BEGIN
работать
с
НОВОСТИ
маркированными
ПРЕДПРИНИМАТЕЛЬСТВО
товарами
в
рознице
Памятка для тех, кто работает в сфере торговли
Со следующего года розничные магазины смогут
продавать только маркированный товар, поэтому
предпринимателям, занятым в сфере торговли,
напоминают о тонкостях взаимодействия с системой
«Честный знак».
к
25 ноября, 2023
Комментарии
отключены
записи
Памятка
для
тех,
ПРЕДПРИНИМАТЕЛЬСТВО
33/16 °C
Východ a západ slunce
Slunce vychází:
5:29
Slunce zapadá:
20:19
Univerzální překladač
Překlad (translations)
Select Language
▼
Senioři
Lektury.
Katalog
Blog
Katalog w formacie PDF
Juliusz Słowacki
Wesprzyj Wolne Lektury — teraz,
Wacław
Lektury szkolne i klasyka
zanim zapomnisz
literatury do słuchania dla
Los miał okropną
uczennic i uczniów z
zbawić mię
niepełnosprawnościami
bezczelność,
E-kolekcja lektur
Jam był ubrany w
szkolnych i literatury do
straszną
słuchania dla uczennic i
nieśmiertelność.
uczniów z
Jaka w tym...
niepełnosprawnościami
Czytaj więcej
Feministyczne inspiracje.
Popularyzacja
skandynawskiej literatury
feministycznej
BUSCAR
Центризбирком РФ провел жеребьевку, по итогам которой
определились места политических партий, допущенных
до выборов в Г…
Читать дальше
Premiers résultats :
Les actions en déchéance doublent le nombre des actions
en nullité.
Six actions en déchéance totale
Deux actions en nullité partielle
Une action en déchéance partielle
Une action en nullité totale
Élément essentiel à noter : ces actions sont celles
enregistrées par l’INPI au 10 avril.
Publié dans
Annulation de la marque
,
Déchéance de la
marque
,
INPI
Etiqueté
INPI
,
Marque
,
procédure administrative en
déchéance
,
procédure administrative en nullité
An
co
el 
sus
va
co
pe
END
BEGIN
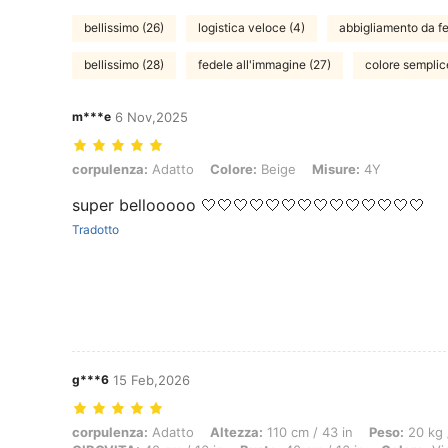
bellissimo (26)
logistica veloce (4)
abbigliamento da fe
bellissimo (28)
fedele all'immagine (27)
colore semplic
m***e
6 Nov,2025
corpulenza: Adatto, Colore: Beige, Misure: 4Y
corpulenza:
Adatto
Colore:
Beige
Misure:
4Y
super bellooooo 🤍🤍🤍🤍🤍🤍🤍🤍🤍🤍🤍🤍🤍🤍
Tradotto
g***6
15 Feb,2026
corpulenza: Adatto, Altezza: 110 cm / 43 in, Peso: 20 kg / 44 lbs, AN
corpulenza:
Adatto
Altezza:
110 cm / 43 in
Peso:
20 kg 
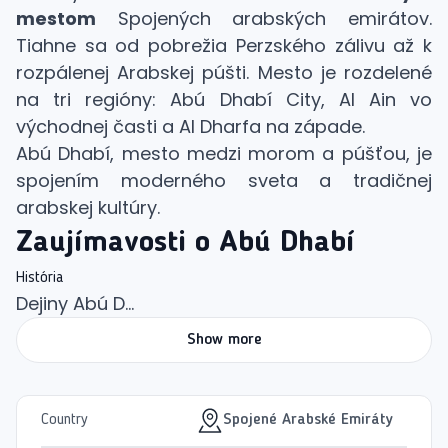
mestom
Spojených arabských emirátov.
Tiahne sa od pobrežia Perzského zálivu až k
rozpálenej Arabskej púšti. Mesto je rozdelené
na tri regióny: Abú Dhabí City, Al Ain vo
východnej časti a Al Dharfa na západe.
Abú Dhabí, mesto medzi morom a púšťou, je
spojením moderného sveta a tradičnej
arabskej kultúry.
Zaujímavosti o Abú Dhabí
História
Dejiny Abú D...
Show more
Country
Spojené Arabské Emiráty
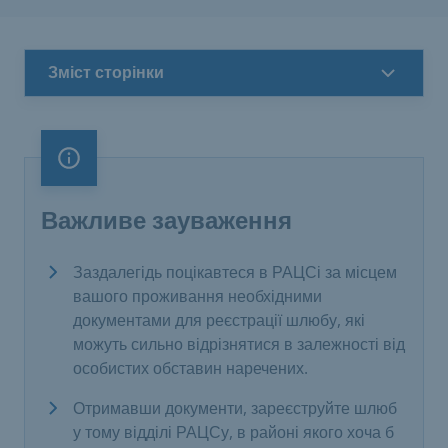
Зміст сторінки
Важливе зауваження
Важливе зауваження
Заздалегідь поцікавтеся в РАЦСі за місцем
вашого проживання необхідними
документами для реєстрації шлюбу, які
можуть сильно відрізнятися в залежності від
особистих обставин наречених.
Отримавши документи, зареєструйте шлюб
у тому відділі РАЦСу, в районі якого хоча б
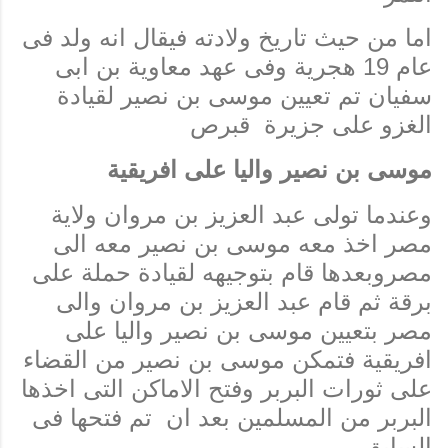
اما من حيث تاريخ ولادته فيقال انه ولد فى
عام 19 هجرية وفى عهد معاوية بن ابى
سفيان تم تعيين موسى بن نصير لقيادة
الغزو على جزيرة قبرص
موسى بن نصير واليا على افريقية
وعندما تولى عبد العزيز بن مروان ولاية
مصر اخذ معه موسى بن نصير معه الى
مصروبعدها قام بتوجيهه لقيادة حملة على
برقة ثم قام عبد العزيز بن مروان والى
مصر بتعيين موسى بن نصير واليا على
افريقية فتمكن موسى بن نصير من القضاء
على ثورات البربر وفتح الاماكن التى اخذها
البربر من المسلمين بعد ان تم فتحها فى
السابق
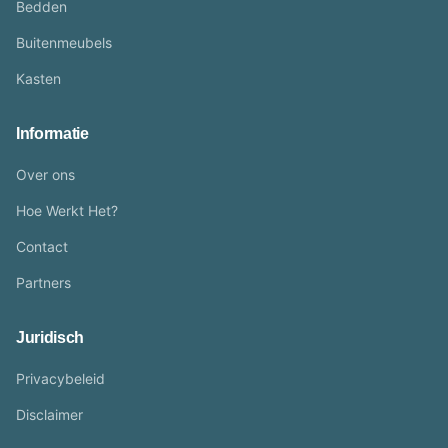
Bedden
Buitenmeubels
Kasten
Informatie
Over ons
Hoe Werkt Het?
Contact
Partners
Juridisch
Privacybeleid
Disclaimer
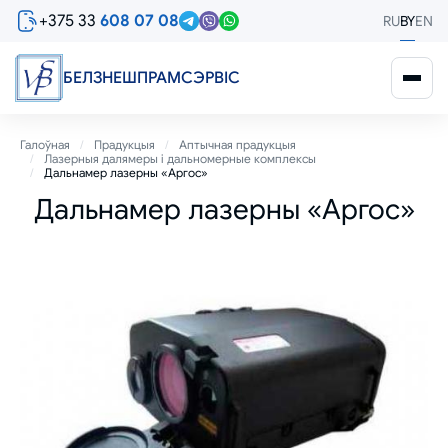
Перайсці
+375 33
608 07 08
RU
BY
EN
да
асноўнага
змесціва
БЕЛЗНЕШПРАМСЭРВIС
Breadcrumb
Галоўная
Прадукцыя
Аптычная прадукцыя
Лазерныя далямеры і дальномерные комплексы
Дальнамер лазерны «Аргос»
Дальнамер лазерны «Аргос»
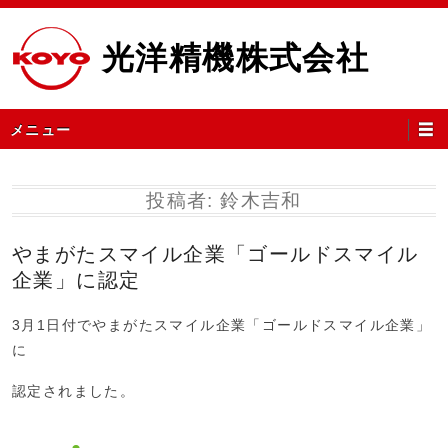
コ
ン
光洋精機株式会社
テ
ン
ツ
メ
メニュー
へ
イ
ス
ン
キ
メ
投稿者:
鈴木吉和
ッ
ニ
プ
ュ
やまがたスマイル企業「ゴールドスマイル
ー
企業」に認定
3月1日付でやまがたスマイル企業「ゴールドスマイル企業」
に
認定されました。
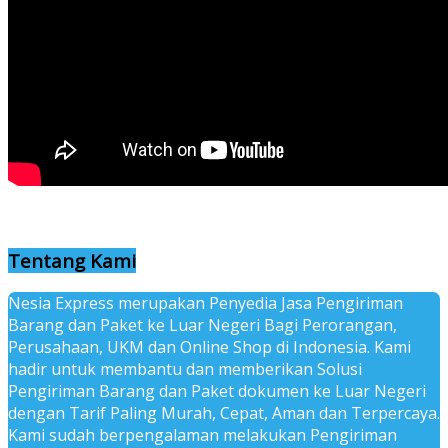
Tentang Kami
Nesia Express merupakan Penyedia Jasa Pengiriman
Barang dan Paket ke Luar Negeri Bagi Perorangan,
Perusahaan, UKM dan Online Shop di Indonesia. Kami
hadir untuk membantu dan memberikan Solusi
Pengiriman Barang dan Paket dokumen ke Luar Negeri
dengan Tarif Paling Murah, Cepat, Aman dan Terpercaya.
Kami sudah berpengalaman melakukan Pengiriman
END
# To-do item
Check the listing above for "literatury". Show every line where it turns up.

# Task response
literatury do słuchania dla
szkolnych i literatury do
skandynawskiej literatury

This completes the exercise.